YOUR INSTRUCTIONS
Render every line of text in the rows below as a numbered list, omitting blank lines and the pictures.

Rows from a data source
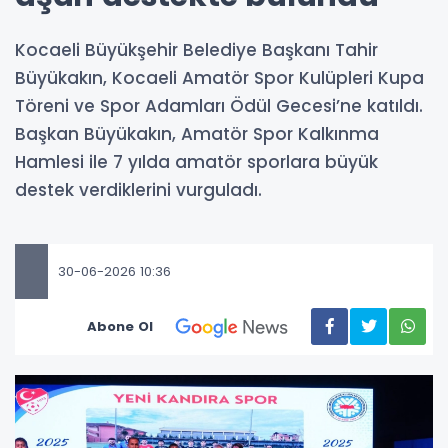
Kocaeli Büyükşehir Belediye Başkanı Tahir
Büyükakın, Kocaeli Amatör Spor Kulüpleri Kupa
Töreni ve Spor Adamları Ödül Gecesi’ne katıldı.
Başkan Büyükakın, Amatör Spor Kalkınma
Hamlesi ile 7 yılda amatör sporlara büyük
destek verdiklerini vurguladı.
30-06-2026 10:36
Abone Ol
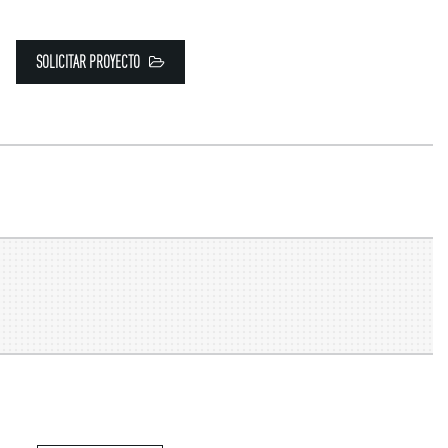
SOLICITAR PROYECTO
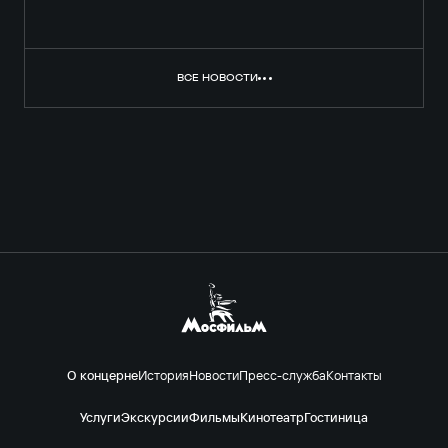
ВСЕ НОВОСТИ
О концерне
История
Новости
Пресс-служба
Контакты
Услуги
Экскурсии
Фильмы
Кинотеатр
Гостиница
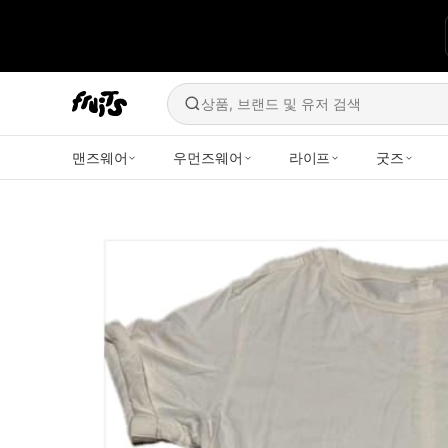
상품, 브랜드 및 유저 검색
맨즈웨어
우먼즈웨어
라이프
굿즈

RESULT OF THE TASK
1. Kocaeli Büyükşehir Belediye Başkanı Tahir
2. Büyükakın, Kocaeli Amatör Spor Kulüpleri Kupa
3. Töreni ve Spor Adamları Ödül Gecesi’ne katıldı.
4. Başkan Büyükakın, Amatör Spor Kalkınma
5. Hamlesi ile 7 yılda amatör sporlara büyük
6. destek verdiklerini vurguladı.
7. 30-06-2026 10:36
8. Abone Ol
9. SOLICITAR PROYECTO
10. ВСЕ НОВОСТИ
11. О концерне
12. История
13. Новости
14. Пресс-служба
15. Контакты
16. Услуги
17. Экскурсии
18. Фильмы
19. Кинотеатр
20. Гостиница
21. 상품, 브랜드 및 유저 검색
22. 맨즈웨어
23. 우먼즈웨어
24. 라이프
25. 굿즈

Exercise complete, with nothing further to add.